7. Limit Your Television and Social Media Time

Getting on your phone to check your social media accounts or turning on the television can be a great way to distract yourself. However, since the hot topic at hand is Covid-19 and the constant changes, it is difficult to get away from the virus. This media brings you back to what you are dealing with while you are in the ICU. Limit how much you spend on these to just a few minutes a day. Find other ways to keep up with your friends and family, whether by text or Messenger. Choose one method to check up on the news that day, then glance over the stories to see what is happening globally. You can download the app for this or bookmark the page in your search bar to find it easier when you need it. If you spend time on social media, choose a few pages and groups that work with hobbies, shows, or other things you are interested in and follow what they post. This will keep your time on these sites happy and pleasant while giving you a break from reading and hearing about the virus. 

8. Find Entertainment That Will Make You Happy

Instead of turning on the news, find a favorite movie that will make you happy. You can look for a comedy that will make you laugh or a feel-good story that will give you hope. You can search the internet or streaming service for a comedian’s special if you want to hear jokes. Having a moment to laugh freely at something will make you feel better. That will increase your mental health and relax you as you take this moment for yourself. You can also look for episodes of a favorite television show to watch. If you want to get away from the screen, pick a book to read to keep your mind busy and exercise your imagination.

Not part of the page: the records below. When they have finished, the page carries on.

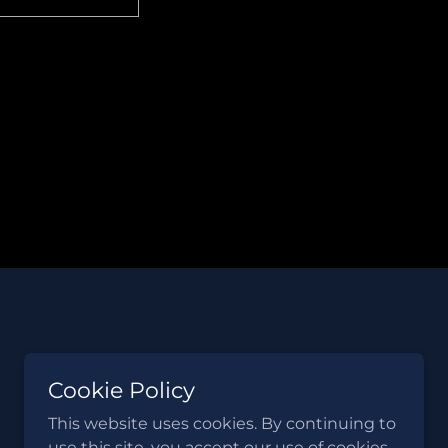
Cookie Policy
This website uses cookies. By continuing to
use this site, you accept our use of cookies.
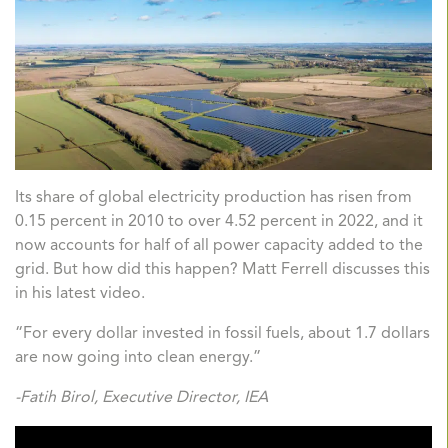
Its share of global electricity production has risen from
0.15 percent in 2010 to over 4.52 percent in 2022, and it
now accounts for half of all power capacity added to the
grid. But how did this happen? Matt Ferrell discusses this
in his latest video.
“For every dollar invested in fossil fuels, about 1.7 dollars
are now going into clean energy.”
-Fatih Birol, Executive Director, IEA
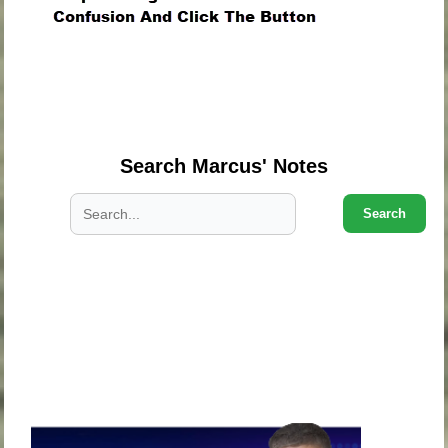
.
.
.
Search Marcus' Notes
Search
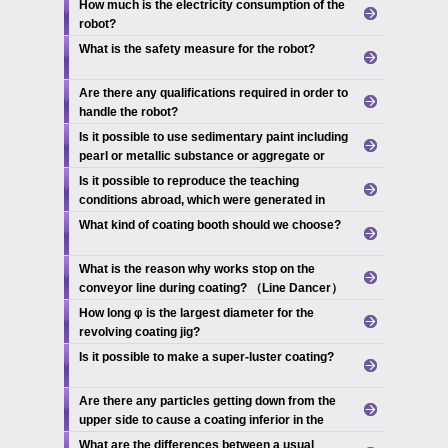
How much is the electricity consumption of the
robot?
What is the safety measure for the robot?
Are there any qualifications required in order to
handle the robot?
Is it possible to use sedimentary paint including
pearl or metallic substance or aggregate or
something like that?
Is it possible to reproduce the teaching
conditions abroad, which were generated in
Japan?
What kind of coating booth should we choose?
What is the reason why works stop on the
conveyor line during coating? （Line Dancer）
How long φ is the largest diameter for the
revolving coating jig?
Is it possible to make a super-luster coating?
Are there any particles getting down from the
upper side to cause a coating inferior in the
ceiling-suspended robot?
What are the differences between a usual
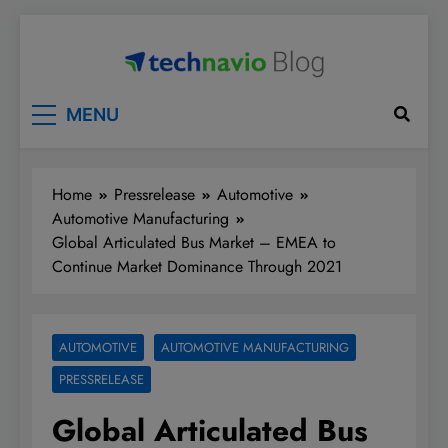
Skip
to
content
Technavio
Discover Market Opportunities
MENU
Home
Pressrelease
Automotive
Automotive Manufacturing
Global Articulated Bus Market – EMEA to
Continue Market Dominance Through 2021
AUTOMOTIVE
AUTOMOTIVE MANUFACTURING
PRESSRELEASE
Global Articulated Bus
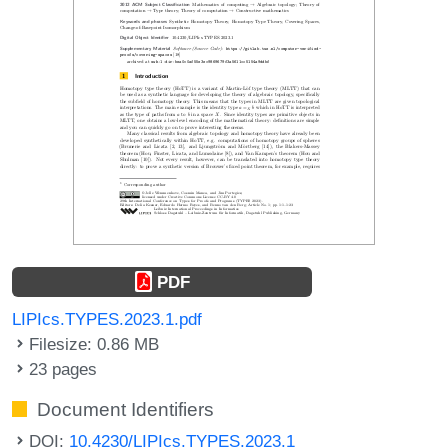
PDF
LIPIcs.TYPES.2023.1.pdf
Filesize: 0.86 MB
23 pages
Document Identifiers
DOI:
10.4230/LIPIcs.TYPES.2023.1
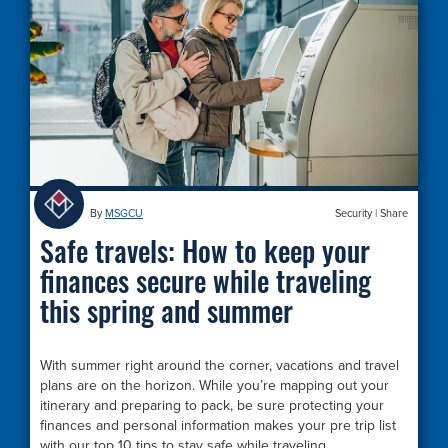
By
MSGCU
Security
|
Share
Safe travels: How to keep your
finances secure while traveling
this spring and summer
With summer right around the corner, vacations and travel
plans are on the horizon. While you’re mapping out your
itinerary and preparing to pack, be sure protecting your
finances and personal information makes your pre trip list
with our top 10 tips to stay safe while traveling.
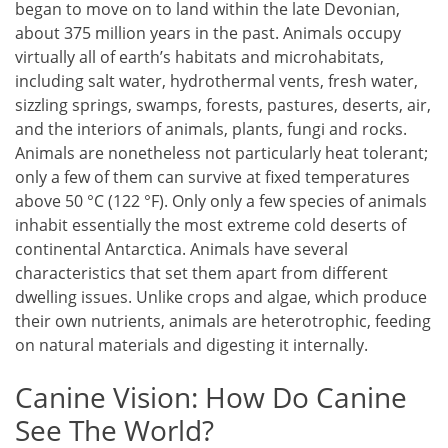
began to move on to land within the late Devonian,
about 375 million years in the past. Animals occupy
virtually all of earth’s habitats and microhabitats,
including salt water, hydrothermal vents, fresh water,
sizzling springs, swamps, forests, pastures, deserts, air,
and the interiors of animals, plants, fungi and rocks.
Animals are nonetheless not particularly heat tolerant;
only a few of them can survive at fixed temperatures
above 50 °C (122 °F). Only only a few species of animals
inhabit essentially the most extreme cold deserts of
continental Antarctica. Animals have several
characteristics that set them apart from different
dwelling issues. Unlike crops and algae, which produce
their own nutrients, animals are heterotrophic, feeding
on natural materials and digesting it internally.
Canine Vision: How Do Canine
See The World?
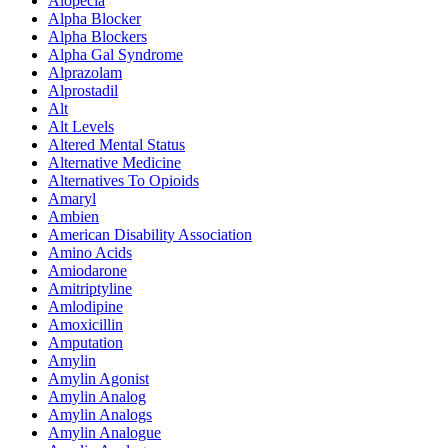
Alopecia
Alpha Blocker
Alpha Blockers
Alpha Gal Syndrome
Alprazolam
Alprostadil
Alt
Alt Levels
Altered Mental Status
Alternative Medicine
Alternatives To Opioids
Amaryl
Ambien
American Disability Association
Amino Acids
Amiodarone
Amitriptyline
Amlodipine
Amoxicillin
Amputation
Amylin
Amylin Agonist
Amylin Analog
Amylin Analogs
Amylin Analogue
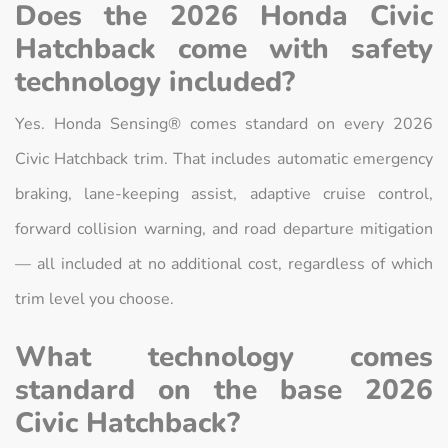
Does the 2026 Honda Civic
Hatchback come with safety
technology included?
Yes. Honda Sensing® comes standard on every 2026
Civic Hatchback trim. That includes automatic emergency
braking, lane-keeping assist, adaptive cruise control,
forward collision warning, and road departure mitigation
— all included at no additional cost, regardless of which
trim level you choose.
What technology comes
standard on the base 2026
Civic Hatchback?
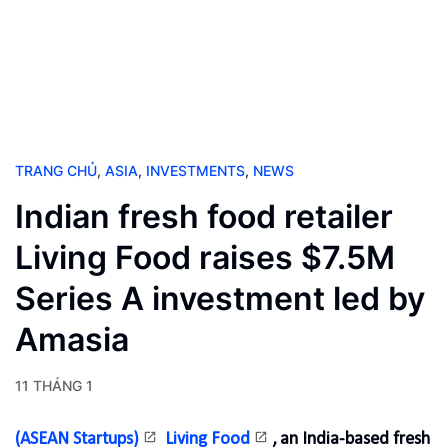
TRANG CHỦ
,
ASIA
,
INVESTMENTS
,
NEWS
Indian fresh food retailer
Living Food raises $7.5M
Series A investment led by
Amasia
11 THÁNG 1
(ASEAN Startups)
Living Food
, an India-based fresh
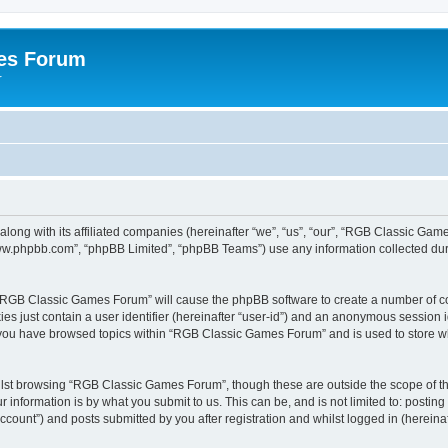
es Forum
r
long with its affiliated companies (hereinafter “we”, “us”, “our”, “RGB Classic G
“www.phpbb.com”, “phpBB Limited”, “phpBB Teams”) use any information collected dur
g “RGB Classic Games Forum” will cause the phpBB software to create a number of co
es just contain a user identifier (hereinafter “user-id”) and an anonymous session id
e you have browsed topics within “RGB Classic Games Forum” and is used to store w
lst browsing “RGB Classic Games Forum”, though these are outside the scope of th
 information is by what you submit to us. This can be, and is not limited to: posti
ount”) and posts submitted by you after registration and whilst logged in (hereinaft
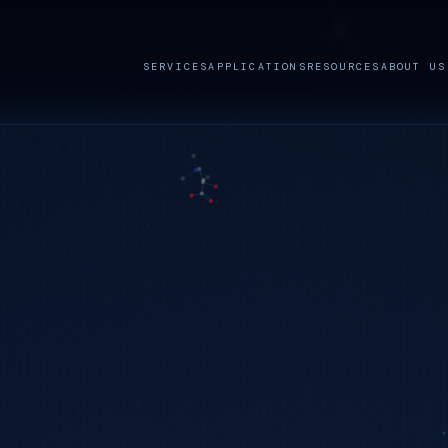
SERVICES
APPLICATIONS
RESOURCES
ABOUT US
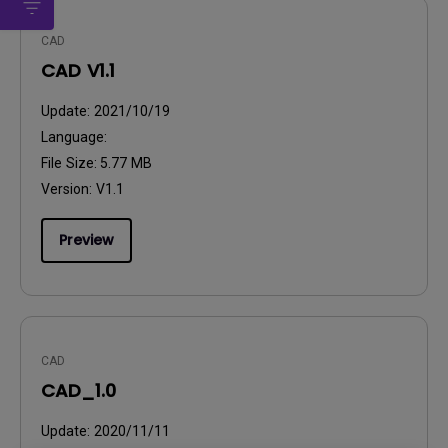
CAD
CAD V1.1
Update:
2021/10/19
Language:
File Size:
5.77 MB
Version:
V1.1
Preview
CAD
CAD_1.0
Update:
2020/11/11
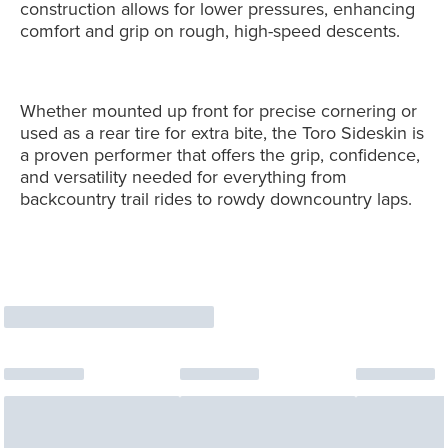
construction allows for lower pressures, enhancing
comfort and grip on rough, high-speed descents.
Whether mounted up front for precise cornering or
used as a rear tire for extra bite, the Toro Sideskin is
a proven performer that offers the grip, confidence,
and versatility needed for everything from
backcountry trail rides to rowdy downcountry laps.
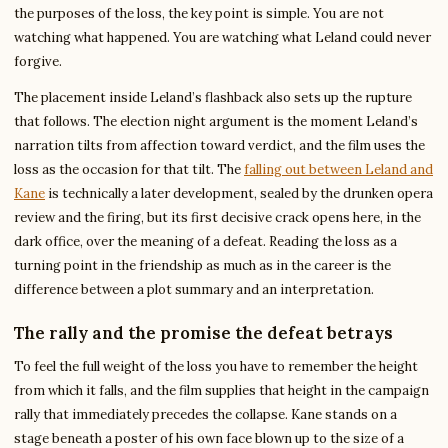
the purposes of the loss, the key point is simple. You are not
watching what happened. You are watching what Leland could never
forgive.
The placement inside Leland’s flashback also sets up the rupture
that follows. The election night argument is the moment Leland’s
narration tilts from affection toward verdict, and the film uses the
loss as the occasion for that tilt. The
falling out between Leland and
Kane
is technically a later development, sealed by the drunken opera
review and the firing, but its first decisive crack opens here, in the
dark office, over the meaning of a defeat. Reading the loss as a
turning point in the friendship as much as in the career is the
difference between a plot summary and an interpretation.
The rally and the promise the defeat betrays
To feel the full weight of the loss you have to remember the height
from which it falls, and the film supplies that height in the campaign
rally that immediately precedes the collapse. Kane stands on a
stage beneath a poster of his own face blown up to the size of a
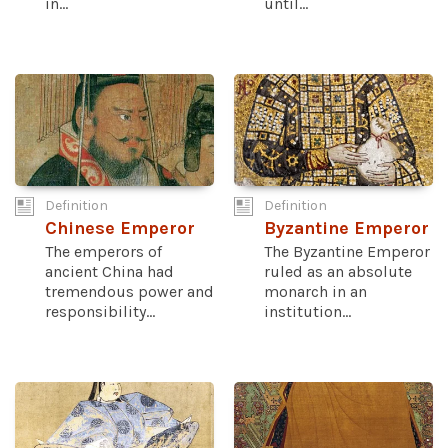
in...
until...
Definition
Definition
Chinese Emperor
Byzantine Emperor
The emperors of
The Byzantine Emperor
ancient China had
ruled as an absolute
tremendous power and
monarch in an
responsibility...
institution...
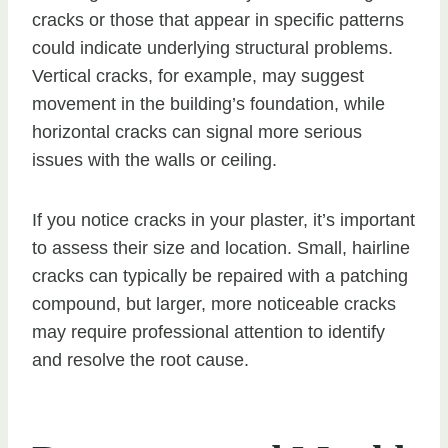
cracks or those that appear in specific patterns
could indicate underlying structural problems.
Vertical cracks, for example, may suggest
movement in the building’s foundation, while
horizontal cracks can signal more serious
issues with the walls or ceiling.
If you notice cracks in your plaster, it’s important
to assess their size and location. Small, hairline
cracks can typically be repaired with a patching
compound, but larger, more noticeable cracks
may require professional attention to identify
and resolve the root cause.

If you need to find something to read, your local library might have ebooks that you can check out online just like you would a paperback book. This is also a great time to start a journal of your experiences or pick up a hobby you have put aside. Devoting time to a project and finishing it will give you a sense of accomplishment that will lift your spirits and make you feel good about yourself. 

9. Ask For Help 

While you are helping those sick in the ICU, you might have issues asking for assistance for yourself. This can be for you personally as well as for those your work with. When you request others to help you, this can alleviate some of the stress you are experiencing. This mental stress can come from an ever-changing situation at work with few supplies to keep your home life under control while you are away. You can ask friends and family with sewing experience to make cloth masks for you and your co-workers to keep your staff safe while you work. They can also donate other types of the necessary equipment as well if they have them on hand. If you have children, you can request someone to watch them if you are scheduled to be at the hospital late. You can see if a friend or family member would be willing to stop by the store to get a few groceries for you when they shop for their own. You can most of all reach out to those who love you to get encouragement as you work through this tough time. Their support can help you feel better about the situation and remind you that they will be there for you now and when this is all over.

10. Encourage Others

You can raise your own spirits by being there for others. Encouraging those on your staff that you are there for each other, and they are far from alone, will remind you of the same sentiment. Being a positive light for another person will make it difficult to be negative. You can bring in a small treat, a flower, or a note for someone struggling with everything that is happening. Doing something nice for someone else can help you beat the anxiety that you are currently experiencing. You can also look for ways to have fun with your co-workers while you are at work. Discover ways to make each other and those around you smile in a place that can be scary. Relying on each other to get through the day can make some of the stress go away. Working with Covid-19 patients in the ICU can cause a large amount of stress in an uneasy time in history. Taking care of yourself while you are providing for your patients and your family will make you a happier, healthier caregiver.